If the preceding description of Montana reads like criticism instead of praise, it’s because he’s an acquired taste. He doesn’t have artistic characteristics that leap out with the immediacy of man on fire. His voice lacks Tyler, the Creator’s demonic huskiness. He doesn’t display the polysyllabic jiggling abilities of Kendrick Lamar on his newer material (his battle raps did, though). MF DOOM is an entirely different creature, one who strings together sticky webs of arcana. But, for me, the shift from disinterest to passion was similar. One day, it clicks: you’re suddenly a fan, and all you want to hear is French’s lethargic-ass raps. His greatest strength, one both obvious and overlooked, is that he makes good records. Repeatedly.
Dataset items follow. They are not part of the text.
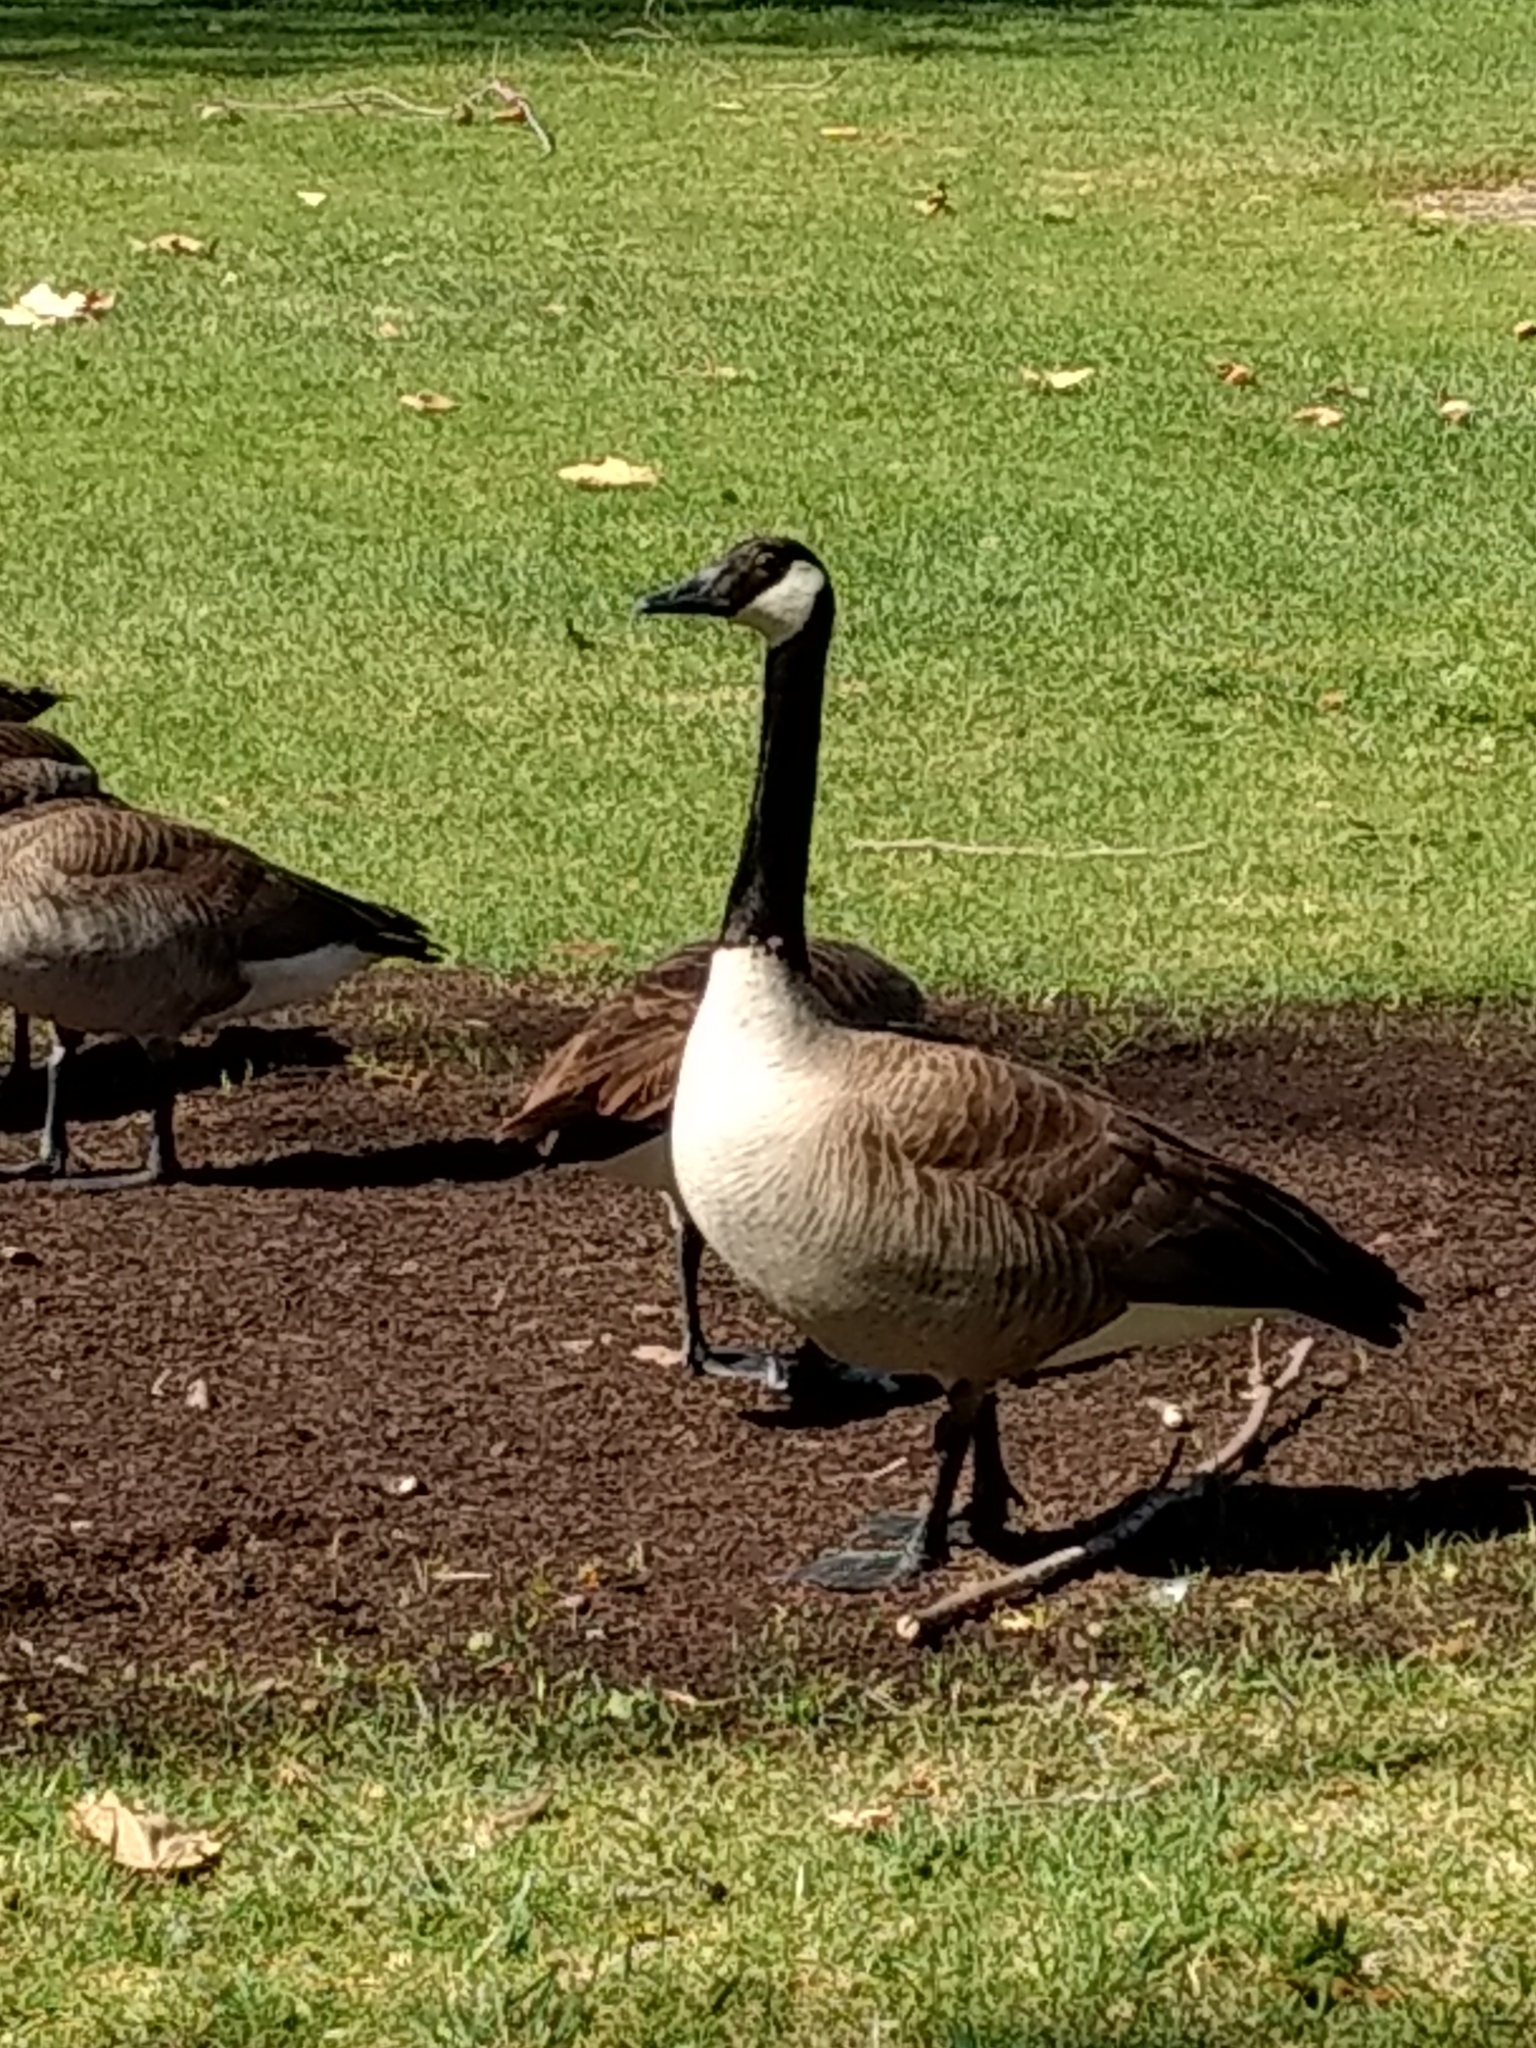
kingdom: Animalia
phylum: Chordata
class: Aves
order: Anseriformes
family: Anatidae
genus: Branta
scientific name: Branta canadensis
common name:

He never ascends to glittering acmes of artistry, but his baseline performance includes catchy verses, dope production, and hooks that stay so anchored in your brain that you inadvertently spout, “You can call it that (Hey)” while buying generic cream cheese at C-Town.

In an era when an interesting YouTube video and a blizzard of Tumblr reposts can transform a fledgling musician into a paradigm-shifter worthy of thinkpieces on misogyny, cultural appropriation, and post-regionalism, Montana is unlikely to inspire Slate podcasts. He’s a Bronx mixtape rapper who wears fitted New Era caps and riffs about stacks and choppers. This does not plot him on any unique axis of urban culture that collides with skating, Goth, #whitegirlmobproblems, frat-core bro-wave, or David Guetta. Montana is fully formed, easily explainable, and understood. He’s not a slimy fetus, glistening with amniotic fluid that we prod and sniff in hopes of predicting future reach or predestined greatness. Potential is a seductive quality—sometimes Lil Wayne becomes Lil Wayne—and Montana is not a mysterious 7-foot basketball prospect who wrestled panda bears before being discovered by an alcoholic coach searching for redemption. But he will not disappoint you. If you enjoy music that is described as “likable” and “listenable” instead of “challenging” or “important,” French Montana is a brand you can trust.

Montana’s biggest hit to date, Shot Caller, was a perfect New York City summer record. It borrowed a breezy horn sample previously used on Lords of the Underground’s 1992 track “Funky Child,” cribbed lines from Busta Rhymes and Black Sheep, and sounded fucking fantastic while played in a tinted-out Maxima gliding down the West Side Highway. Because I live in a bubble, I couldn’t tell you if the song was well-received anywhere else (probably not). But the track helped raise Montana’s notoriety to a plateau where he has been courted by both Kanye and Rick Ross. It’s unclear if they share my enthusiasm for his refreshing predictability, knack of living up to modest expectations, and command of negative space. But they’re clearly enamoured by the role he has wedged himself into: the hottest dude on the streets in New York. It’s a position someone always occupies—whether it’s 50 Cent, Maino or Uncle Murder—but besides the imaginary throne and scepter, it’s not a foolproof indicator of future success. Still, it’s rewarding to root for a dude who marched a long slog to relevancy instead of finding a shortcut to overnight success.